[山下コラム]アスレの底力(2017/2/21)
第31節、名古屋相手に2点ビハインドから反撃ののろしとなるゴールを決めた12小山を仲間がたたえる。ラストパスは25完山。ベテラン勢の力が名古屋を上回った。プレーオフはこの展開の再現になるのか。
5位でのプレーオフ進出が未確定の第29節の段階で「プレーオフ1st Roundで(リーグ2位の)名古屋さんと当たるのは大歓迎!」と語っていた谷本監督(写真は31節)。気合は十分だ。
試合中に選手とコミュニケーションをとる谷本監督。プレーオフでは高い対応力が問われる。
「『アスレの底力』って書いてくれてるじゃないですか、いいですね!」。取材を始めようと近づいた僕の取材ノートの書き込みをいち早く見つけて、谷本監督はそういうと、にっこりと笑った。第29節、アウエーのすみだ戦後のことである。そうなんだよ、これをテーマにキミにインタビューしようと思っていた矢先に…、「負けちゃった(笑)」。そんな雰囲気の中で取材はスタートした。
まとめ◆デジタルピヴォ! 山下
相手ゴール前にピヴォを置く形で本来の力を取り戻したアスレ。第31節のホームで、プレーオフ1st Roundの相手、名古屋に逆転勝利を決めた。
後半、渡邉の同点ゴールに沸き立つベンチ。カメラアングルを完全にふさがれた。
柴田がマークをかわして右隅へチーム2度目の同点ゴールを決めた。名古屋相手に全く臆する気配が感じられない。
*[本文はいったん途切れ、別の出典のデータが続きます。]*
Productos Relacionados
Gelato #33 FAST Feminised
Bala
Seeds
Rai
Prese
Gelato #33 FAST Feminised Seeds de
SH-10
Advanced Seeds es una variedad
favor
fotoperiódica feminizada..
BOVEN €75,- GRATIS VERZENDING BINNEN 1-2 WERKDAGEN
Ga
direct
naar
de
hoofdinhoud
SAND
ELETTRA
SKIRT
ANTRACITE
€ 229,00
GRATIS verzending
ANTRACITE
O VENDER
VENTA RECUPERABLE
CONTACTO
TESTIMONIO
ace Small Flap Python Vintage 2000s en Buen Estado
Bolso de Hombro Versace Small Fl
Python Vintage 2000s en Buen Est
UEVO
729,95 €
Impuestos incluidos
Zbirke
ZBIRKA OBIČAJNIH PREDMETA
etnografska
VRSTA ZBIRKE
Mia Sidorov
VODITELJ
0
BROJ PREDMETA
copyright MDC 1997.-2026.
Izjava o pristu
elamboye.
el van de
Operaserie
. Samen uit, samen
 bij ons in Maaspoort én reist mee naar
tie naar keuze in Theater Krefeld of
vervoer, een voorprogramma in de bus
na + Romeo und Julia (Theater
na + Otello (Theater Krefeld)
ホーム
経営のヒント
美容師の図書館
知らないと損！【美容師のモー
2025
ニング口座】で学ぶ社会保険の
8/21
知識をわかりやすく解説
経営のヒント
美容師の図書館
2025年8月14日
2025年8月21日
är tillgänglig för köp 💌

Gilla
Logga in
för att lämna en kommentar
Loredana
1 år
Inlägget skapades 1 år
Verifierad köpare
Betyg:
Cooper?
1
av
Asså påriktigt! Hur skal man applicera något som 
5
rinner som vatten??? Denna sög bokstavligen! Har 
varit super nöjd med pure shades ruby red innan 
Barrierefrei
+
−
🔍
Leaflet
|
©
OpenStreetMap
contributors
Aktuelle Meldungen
このシュートが決まりアスレはついに逆転した。名古屋を恐れるどころか真っ向勝負を挑んで勝利した。この結果、名古屋との今季通算成績は1勝1分け1敗となった。いい形でプレーオフに突入する。
リーグ5位は飛躍のポジション?
[プレーオフ結果ほか]
2012-2013 優勝・名古屋(リーグ1位) 準優勝・大阪(同2位) <府中>
2013-2014 優勝・名古屋(リーグ1位) 準優勝・大分(同5位) <浦安、大阪>
2014-2015 優勝・名古屋(リーグ1位) 準優勝・大阪(同5位) <浦安、北海道>
2015-2016 優勝・名古屋(リーグ1位) 準優勝・府中(同5位) <大阪、すみだ、町田>
2016-2017 ※リーグ1位大阪、同2位名古屋、同3位町田、同4位すみだ、同5位府中がプレーオフ進出
※<>=Finalに進めなかったプレーオフ出場チーム
Fリーグがプレーオフ制度を導入して今季で5回目になる。
上の表のとおり、昨季までの過去4回のプレーオフで、2007-2008のリーグ開設から2015-2016まで9連覇している名古屋を別にすると、Final Roundに進出している回数が多いのは大阪が2回(今回を含めると3回)、大分と府中(アスレ)が各1回。しかも、Final進出チームは、4回のうち3回がリーグ5位である点は注目に値する。2位から5位のうち、5位はプレーオフ優勝に最も近い躍進のポジションといえるかもしれない。ちなみに、リーグ5位から2季連続でFinal進出する権利を有するのは、もちろんアスレのみだ。果たして2季連続でアスレはFinalへとコマを進め大阪を脅かすことができるのか。関東圏のチームの優勝こそFリーグの隆盛につながると信じてやまない僕の、その信念の裏付けを探るのがこの記事の狙いだ。
まずは、昨季5位から勝ち進んで準優勝したアスレの足跡を振り返ろう。
[2015-2016プレーオフ]
1st Round(2016/1/5) すみだ 2-5 大阪、町田 2-5 府中
4/5位決定戦(2016/1/6) 町田 3-4 すみだ
2nd Round(2016/1/6) 大阪 3-4 府中
Final Round(2016/1/9) 名古屋 6-3 府中
アスレがオーシャンカップ2015で名古屋を倒して優勝した“一発に強いチーム”とはいえ、僕は昨季プレーオフ1st Roundで、ホームチームの町田(リーグ2位)に勝てるとは思っていなかった。ところがこの試合を3点の大差をつけて勝利すると、2nd Roundでも、同スコアですみだ(同3位)を破った大阪(同4位)を1点差で撃破。初のFinal Roundへとコマを進めたのだ。結果は、1勝のアドバンテージを持つ名古屋に第1試合で敗退したが、その健闘はたたえられてしかるべきだった。